> [Extract]:
* * * * *

At around 6pm the tide began to turn; seeking to take advantage of this, and remembering how the English had escaped after the battle of Beachy Head two years before, Tourville had his ships anchor at the end of slack water, with their sails still set. Deceived by this, Russell's squadron was carried away by the flood tide, until they could themselves anchor, now out of range giving the French a respite. Shovell's ships, uptide of the French, had also anchored, either foreseeing the French manoeuvre, or seeking respite themselves; only Sandwich 90 (Red 24) was unprepared, and was swept by the flood into and through the French line, being severely damaged, and suffering many casualties, including her captain.

7pm

At around 7pm the wind arose again, from the southeast, allowing the English Blue squadron to join the action. Because of Ashby's previous manoeuvres, Rooke's division was now closer to the embattled Red squadron, and joined the fray.

Neptune 96 (Blue 24, Rooke's flagship), Windsor Castle 90 (Blue 25) and Expedition 70 (Blue 26), were able to engage the French ships, particularly Soleil Royal and Ambiteux, increasing the damage they had already sustained. Ashby, in Victory 100 (Blue 14) and the rest of his division joined the fray shortly after, engaging the main body for the next two hours.

8pm

Shovell's ships were still in range of the French, but found themselves sternwards to the French bows, so only a few guns on either side could be engaged. From his position uptide, Shovell attempted to break up the French formation by sending fireships onto them with the tide; his intent was to oblige Tourville to cut his anchor cables to escape them, leaving him to drift with the tide onto Russell's guns. Four fireships were released, but the French were able to fend them off . One fireship became entangled with Perle, but her crew were able to cut it loose; another, released by Cambridge, 70, and aimed at Soleil Royal, came so close as to persuade the French flagship to cut, but she was able to re-anchor before coming within range of Russell's ships.

9pm

At around 9pm Shovell and Rooke decided their position was too exposed to be tenable. As the only ships between the French fleet and the open sea, and being out of contact with the rest of the allied fleet, they decided to use the last of the flood tide to sail through the French fleet and re-join the English line. French contemporary accounts present this as a mistake, as their position placed Tourville in some difficulty, but it is conceivable that if the whole French fleet swept down on them on the ebb, they would be overwhelmed. As it was, the manoeuvre was fraught with difficulty; all their ships were exposed to close raking fire, and were cut up severely.

* * * * *

> [Dataset extract]:

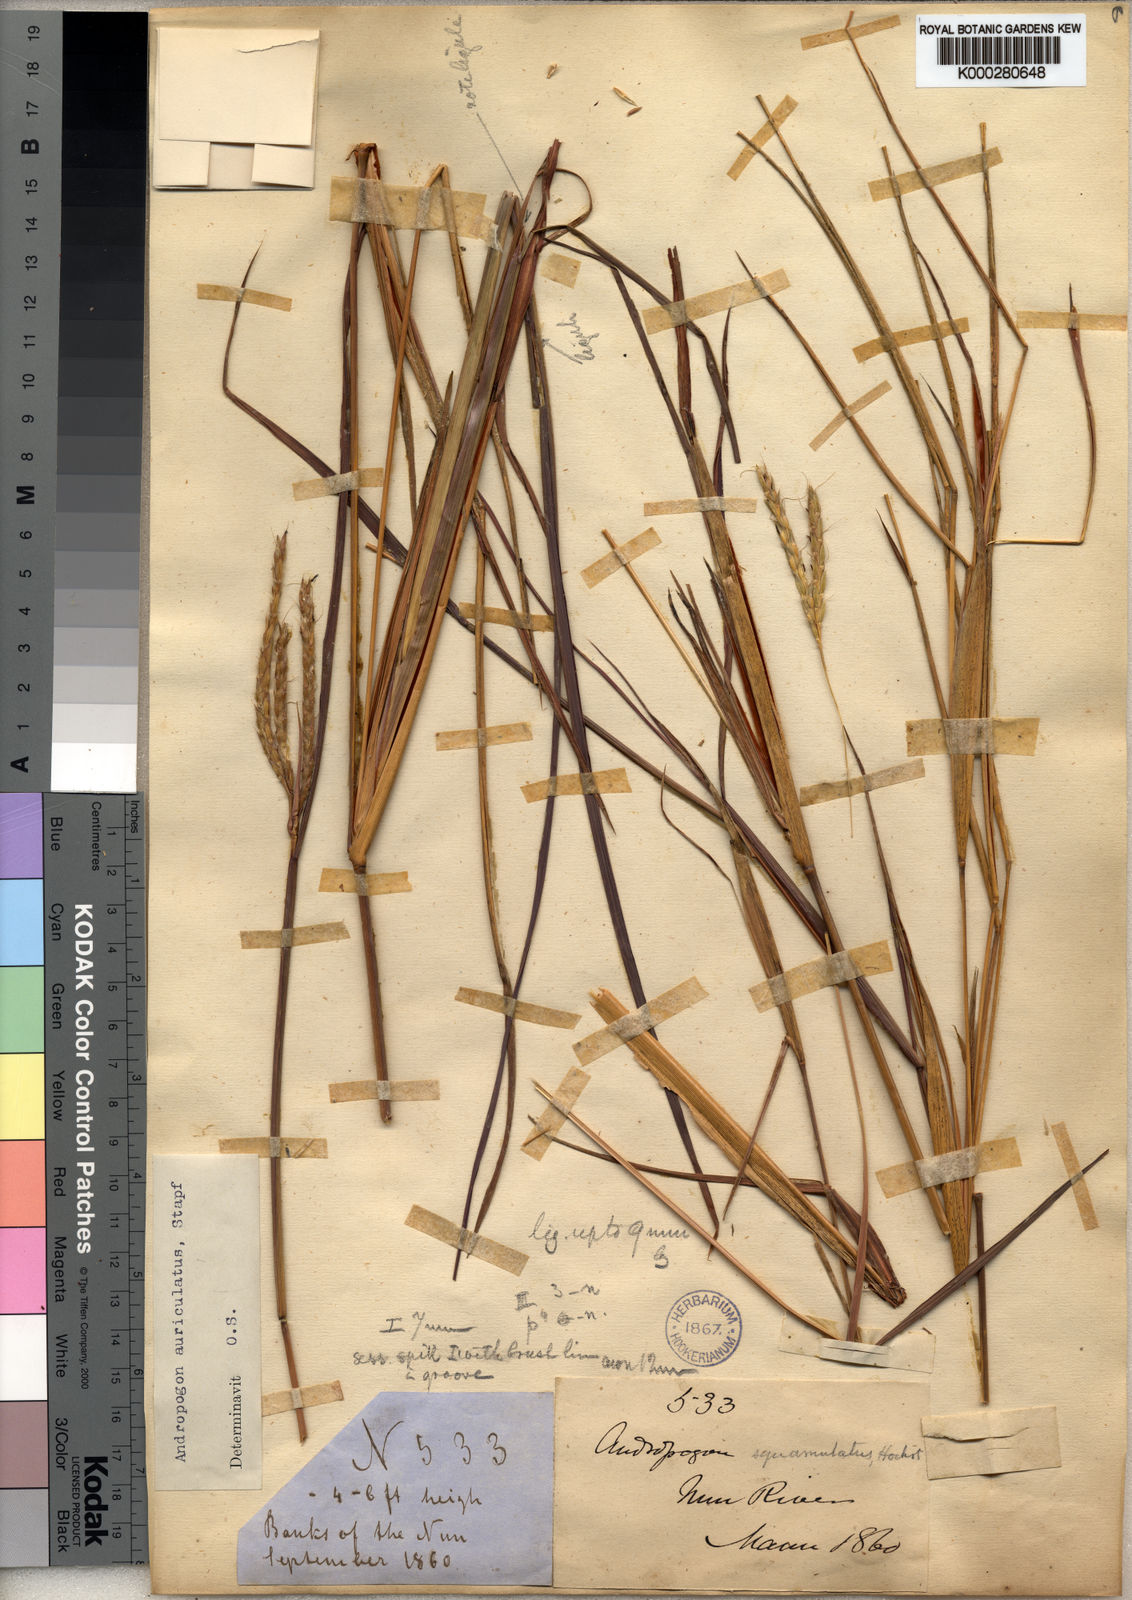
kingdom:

* * * * *

> [Work instructions]: Rewrite the naval battle account from "At around 7pm" up to and including "joined the fray.", putting "southwest" in place of "southeast".

> [Answer to the problem]:
At around 7pm the wind arose again, from the southwest, allowing the English Blue squadron to join the action. Because of Ashby's previous manoeuvres, Rooke's division was now closer to the embattled Red squadron, and joined the fray.